現代訳されるとき、一般的に「もののまぎれ=密通」と訳されることに大いに疑問を持っておられる著者。何でもかんでも「密通」で済ますんじゃない!と。女の身分が問題にもならない軽い隠れ遊び程度の浮気から、れっきとした身分の女との重大な逢瀬まで、一見優雅に見える「もののまぎれ」にはいろんなニュアンスがあるのだから、「密通」「事の間違い」で済ませず、もっと慎重に訳すべきなんですね。

ここからさらに、「強姦から始まる2人の関係」説。

物語の大半は強姦から始まり、当人同士が最初から納得した上でのいわゆる和姦はとても少ないんです。身分がほどほどにつり合う貴族男性女性が通常の手続き踏んで結婚する場合、
手紙のやり取り
   ↓
男性をよく知る女房たちが姫に吹聴
   ↓
親たちがウラで結婚の段取り
   ↓
ある晩、屋敷内の空気の異変にちょっと不安になってる姫のもとに男性が。
という段取りがあることを知っていますが、寝所に来る男への愛情が今だわかない限り、男の行為はそれはそれは怖ろしく、抵抗せずにはいられない…ゆえに当時の結婚は女にとって限りなく強姦に近いものだった、という著者の説はかなり納得できるものでした。
関連としてWikiに、
>>『源氏』などのセックスの多くは強姦であると論じ、三田村雅子らの反論を呼んだ
とあります。瀬戸内寂聴大塚ひかり氏などは今井氏寄りかな。三田村雅子氏の非強姦説も知りたいところ。

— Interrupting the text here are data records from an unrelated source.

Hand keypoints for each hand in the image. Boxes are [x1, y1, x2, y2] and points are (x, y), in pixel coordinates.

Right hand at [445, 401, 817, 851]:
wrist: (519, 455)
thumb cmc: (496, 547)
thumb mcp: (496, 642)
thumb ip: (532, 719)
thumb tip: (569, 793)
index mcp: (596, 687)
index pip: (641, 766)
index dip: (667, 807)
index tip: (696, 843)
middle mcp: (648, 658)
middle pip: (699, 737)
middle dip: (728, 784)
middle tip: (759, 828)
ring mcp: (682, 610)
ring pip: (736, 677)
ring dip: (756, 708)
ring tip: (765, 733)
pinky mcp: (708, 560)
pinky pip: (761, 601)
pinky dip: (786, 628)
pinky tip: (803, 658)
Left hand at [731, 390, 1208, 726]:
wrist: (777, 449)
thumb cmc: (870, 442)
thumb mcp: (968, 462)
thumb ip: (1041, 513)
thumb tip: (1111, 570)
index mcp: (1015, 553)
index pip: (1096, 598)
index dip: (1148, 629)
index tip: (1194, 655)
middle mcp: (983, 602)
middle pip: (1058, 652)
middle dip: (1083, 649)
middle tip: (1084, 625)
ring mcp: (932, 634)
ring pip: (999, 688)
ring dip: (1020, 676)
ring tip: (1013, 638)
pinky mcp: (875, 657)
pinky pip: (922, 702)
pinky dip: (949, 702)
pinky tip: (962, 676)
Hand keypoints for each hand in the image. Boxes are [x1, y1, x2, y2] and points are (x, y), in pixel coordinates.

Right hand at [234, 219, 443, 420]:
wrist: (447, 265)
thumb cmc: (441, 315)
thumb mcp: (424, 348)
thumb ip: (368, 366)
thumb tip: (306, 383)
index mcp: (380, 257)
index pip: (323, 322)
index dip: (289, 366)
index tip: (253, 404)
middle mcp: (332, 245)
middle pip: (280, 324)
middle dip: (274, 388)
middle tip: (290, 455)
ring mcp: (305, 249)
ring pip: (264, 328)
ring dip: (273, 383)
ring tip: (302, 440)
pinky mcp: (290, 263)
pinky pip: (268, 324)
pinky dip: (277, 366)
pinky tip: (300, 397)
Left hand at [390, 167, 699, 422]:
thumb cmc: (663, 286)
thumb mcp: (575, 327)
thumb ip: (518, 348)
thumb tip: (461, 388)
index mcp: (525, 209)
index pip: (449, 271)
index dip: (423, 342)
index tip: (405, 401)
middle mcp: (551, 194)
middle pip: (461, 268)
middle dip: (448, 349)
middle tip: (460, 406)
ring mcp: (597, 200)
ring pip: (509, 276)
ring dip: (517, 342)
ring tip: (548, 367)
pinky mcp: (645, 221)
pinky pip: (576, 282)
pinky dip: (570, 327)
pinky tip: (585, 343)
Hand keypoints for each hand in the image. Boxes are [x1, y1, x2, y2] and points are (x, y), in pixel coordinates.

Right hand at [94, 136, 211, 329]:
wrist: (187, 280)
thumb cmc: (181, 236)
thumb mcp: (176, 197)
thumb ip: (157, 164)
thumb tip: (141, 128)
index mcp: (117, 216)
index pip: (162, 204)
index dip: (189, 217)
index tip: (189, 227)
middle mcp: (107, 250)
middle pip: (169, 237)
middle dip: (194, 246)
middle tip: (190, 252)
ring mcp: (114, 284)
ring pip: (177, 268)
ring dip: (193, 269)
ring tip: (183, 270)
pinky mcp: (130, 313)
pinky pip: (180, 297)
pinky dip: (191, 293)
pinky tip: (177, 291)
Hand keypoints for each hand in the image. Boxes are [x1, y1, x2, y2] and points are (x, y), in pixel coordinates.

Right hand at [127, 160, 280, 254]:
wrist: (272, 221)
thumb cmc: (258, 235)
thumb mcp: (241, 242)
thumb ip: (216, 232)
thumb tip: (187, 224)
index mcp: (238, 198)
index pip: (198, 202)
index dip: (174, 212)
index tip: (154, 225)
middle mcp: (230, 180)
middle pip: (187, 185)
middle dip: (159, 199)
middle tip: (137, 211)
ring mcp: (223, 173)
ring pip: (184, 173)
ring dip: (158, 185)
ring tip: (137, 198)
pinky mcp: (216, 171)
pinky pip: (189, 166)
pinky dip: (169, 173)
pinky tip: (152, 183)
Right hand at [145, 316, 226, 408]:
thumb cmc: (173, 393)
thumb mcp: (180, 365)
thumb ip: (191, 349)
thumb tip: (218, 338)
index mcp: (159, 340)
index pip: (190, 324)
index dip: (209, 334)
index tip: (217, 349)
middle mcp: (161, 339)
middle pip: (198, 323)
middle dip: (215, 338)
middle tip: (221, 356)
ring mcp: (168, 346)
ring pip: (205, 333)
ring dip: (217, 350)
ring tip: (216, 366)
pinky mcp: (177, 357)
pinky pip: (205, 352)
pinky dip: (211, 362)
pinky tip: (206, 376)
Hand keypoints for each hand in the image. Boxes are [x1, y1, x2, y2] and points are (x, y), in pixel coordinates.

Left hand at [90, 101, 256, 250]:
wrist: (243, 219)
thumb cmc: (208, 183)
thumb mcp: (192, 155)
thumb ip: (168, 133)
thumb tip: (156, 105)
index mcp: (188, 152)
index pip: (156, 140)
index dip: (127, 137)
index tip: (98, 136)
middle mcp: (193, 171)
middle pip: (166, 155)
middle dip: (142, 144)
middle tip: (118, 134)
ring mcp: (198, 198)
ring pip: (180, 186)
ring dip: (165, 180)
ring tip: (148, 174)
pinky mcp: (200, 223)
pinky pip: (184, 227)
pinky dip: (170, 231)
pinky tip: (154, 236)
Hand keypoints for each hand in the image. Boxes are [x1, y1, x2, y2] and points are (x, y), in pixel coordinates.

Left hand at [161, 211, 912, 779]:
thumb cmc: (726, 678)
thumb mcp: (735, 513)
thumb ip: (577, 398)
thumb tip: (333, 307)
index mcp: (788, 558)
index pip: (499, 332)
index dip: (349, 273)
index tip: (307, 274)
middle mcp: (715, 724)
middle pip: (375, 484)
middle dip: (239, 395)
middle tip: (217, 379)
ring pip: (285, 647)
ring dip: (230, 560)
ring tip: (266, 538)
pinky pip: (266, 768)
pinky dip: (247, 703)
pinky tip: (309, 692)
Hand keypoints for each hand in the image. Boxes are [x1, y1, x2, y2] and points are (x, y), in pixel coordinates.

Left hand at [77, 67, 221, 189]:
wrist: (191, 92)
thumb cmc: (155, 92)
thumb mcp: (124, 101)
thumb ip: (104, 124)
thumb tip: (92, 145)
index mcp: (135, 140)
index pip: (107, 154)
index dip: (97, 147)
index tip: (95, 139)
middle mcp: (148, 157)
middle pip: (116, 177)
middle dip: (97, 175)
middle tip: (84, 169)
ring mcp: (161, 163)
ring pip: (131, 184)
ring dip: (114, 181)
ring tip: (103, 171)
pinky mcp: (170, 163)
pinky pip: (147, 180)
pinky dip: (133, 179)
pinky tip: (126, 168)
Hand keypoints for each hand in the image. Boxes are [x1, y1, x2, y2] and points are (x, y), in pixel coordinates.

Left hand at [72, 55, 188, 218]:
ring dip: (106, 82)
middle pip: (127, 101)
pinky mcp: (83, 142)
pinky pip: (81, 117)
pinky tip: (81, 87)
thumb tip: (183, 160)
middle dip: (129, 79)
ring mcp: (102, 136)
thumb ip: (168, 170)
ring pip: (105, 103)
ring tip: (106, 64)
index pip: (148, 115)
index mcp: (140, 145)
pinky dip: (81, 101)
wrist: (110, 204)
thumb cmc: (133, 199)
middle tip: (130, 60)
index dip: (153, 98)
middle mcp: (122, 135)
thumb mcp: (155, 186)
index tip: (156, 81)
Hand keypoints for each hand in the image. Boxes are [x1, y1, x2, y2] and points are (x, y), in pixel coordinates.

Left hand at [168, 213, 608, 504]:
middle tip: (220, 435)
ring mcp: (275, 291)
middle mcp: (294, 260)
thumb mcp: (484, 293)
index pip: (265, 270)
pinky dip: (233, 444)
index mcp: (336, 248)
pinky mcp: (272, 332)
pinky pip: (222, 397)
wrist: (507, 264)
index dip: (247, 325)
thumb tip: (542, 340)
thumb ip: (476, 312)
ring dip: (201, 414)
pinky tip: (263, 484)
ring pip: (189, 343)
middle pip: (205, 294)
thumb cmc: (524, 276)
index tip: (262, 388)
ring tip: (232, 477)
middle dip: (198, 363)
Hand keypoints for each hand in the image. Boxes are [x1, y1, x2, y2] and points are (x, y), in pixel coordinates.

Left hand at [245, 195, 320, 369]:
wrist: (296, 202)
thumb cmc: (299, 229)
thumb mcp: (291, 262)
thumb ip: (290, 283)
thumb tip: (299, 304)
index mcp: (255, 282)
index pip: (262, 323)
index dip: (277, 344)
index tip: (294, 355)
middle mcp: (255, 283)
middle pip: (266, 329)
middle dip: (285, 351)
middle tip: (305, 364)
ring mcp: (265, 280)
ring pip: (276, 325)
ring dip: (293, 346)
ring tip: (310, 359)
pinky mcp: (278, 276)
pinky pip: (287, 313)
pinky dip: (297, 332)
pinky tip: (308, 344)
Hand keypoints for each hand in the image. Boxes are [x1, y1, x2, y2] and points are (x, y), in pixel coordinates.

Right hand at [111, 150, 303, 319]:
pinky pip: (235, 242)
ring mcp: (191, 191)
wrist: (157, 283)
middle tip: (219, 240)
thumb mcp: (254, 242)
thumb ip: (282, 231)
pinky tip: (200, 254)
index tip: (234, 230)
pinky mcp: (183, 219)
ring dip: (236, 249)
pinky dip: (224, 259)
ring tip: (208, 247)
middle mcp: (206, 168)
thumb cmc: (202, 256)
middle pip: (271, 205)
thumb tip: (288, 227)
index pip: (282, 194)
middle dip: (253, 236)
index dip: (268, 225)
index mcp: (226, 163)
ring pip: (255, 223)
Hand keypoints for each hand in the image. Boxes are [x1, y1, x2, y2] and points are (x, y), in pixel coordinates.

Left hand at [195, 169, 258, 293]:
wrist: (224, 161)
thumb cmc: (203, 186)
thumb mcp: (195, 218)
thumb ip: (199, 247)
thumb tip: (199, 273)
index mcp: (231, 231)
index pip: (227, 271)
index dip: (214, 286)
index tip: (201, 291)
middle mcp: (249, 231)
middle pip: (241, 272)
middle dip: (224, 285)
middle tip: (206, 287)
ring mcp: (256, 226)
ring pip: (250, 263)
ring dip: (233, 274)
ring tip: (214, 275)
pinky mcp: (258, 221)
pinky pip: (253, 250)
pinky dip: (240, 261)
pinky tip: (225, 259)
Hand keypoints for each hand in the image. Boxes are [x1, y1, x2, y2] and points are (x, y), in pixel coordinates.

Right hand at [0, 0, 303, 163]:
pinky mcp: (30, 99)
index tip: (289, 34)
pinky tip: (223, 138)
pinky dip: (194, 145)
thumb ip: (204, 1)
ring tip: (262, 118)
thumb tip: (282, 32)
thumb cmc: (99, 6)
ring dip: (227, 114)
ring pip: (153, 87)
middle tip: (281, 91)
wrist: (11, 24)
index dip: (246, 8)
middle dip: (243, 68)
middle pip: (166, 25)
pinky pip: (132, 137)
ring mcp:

ひどい結婚といえば、玉鬘や宇治十帖中の君。平安当時の男にとって強姦て日常茶飯事?
強姦しつつ、身分高いその女性に尊敬の念を抱き続ける(柏木-女三の宮、光-藤壺)とか、現代人からしたらありえん話です。


・宇治の大君の死

極度の心痛による自律神経失調(と思われる)の果てに自殺。自殺を願望して飲食受け付けずに死んだのだから、病死ではなく自分の意思で死んだ大君。それと、投身自殺を決行した浮舟。『あの世』を見てきたかのように克明に描く『往生要集』で自殺者の行き着く先は知っていただろうに、地獄への恐怖は自殺を思いとどまらせるほどではなかったんでしょうか。
「このまま生きて世間の笑い者になりたくない」という思いの方が、堕地獄の恐怖より強かったということです。
あと平安時代の自殺事情。自殺は禁止されているのにも関わらず、僧侶の自殺=いわゆる捨身(しゃしん)行為が多数見られます。入水・断食・焼身など。そしてそれらの行為が堕地獄行きではなく、衆生済度に連なる慈悲行為として許されているのです。なぜなら高位の僧侶の捨身(自殺)は、奇瑞を見せるそうな。でも自殺に失敗したら見物人らにののしり笑われたそうです。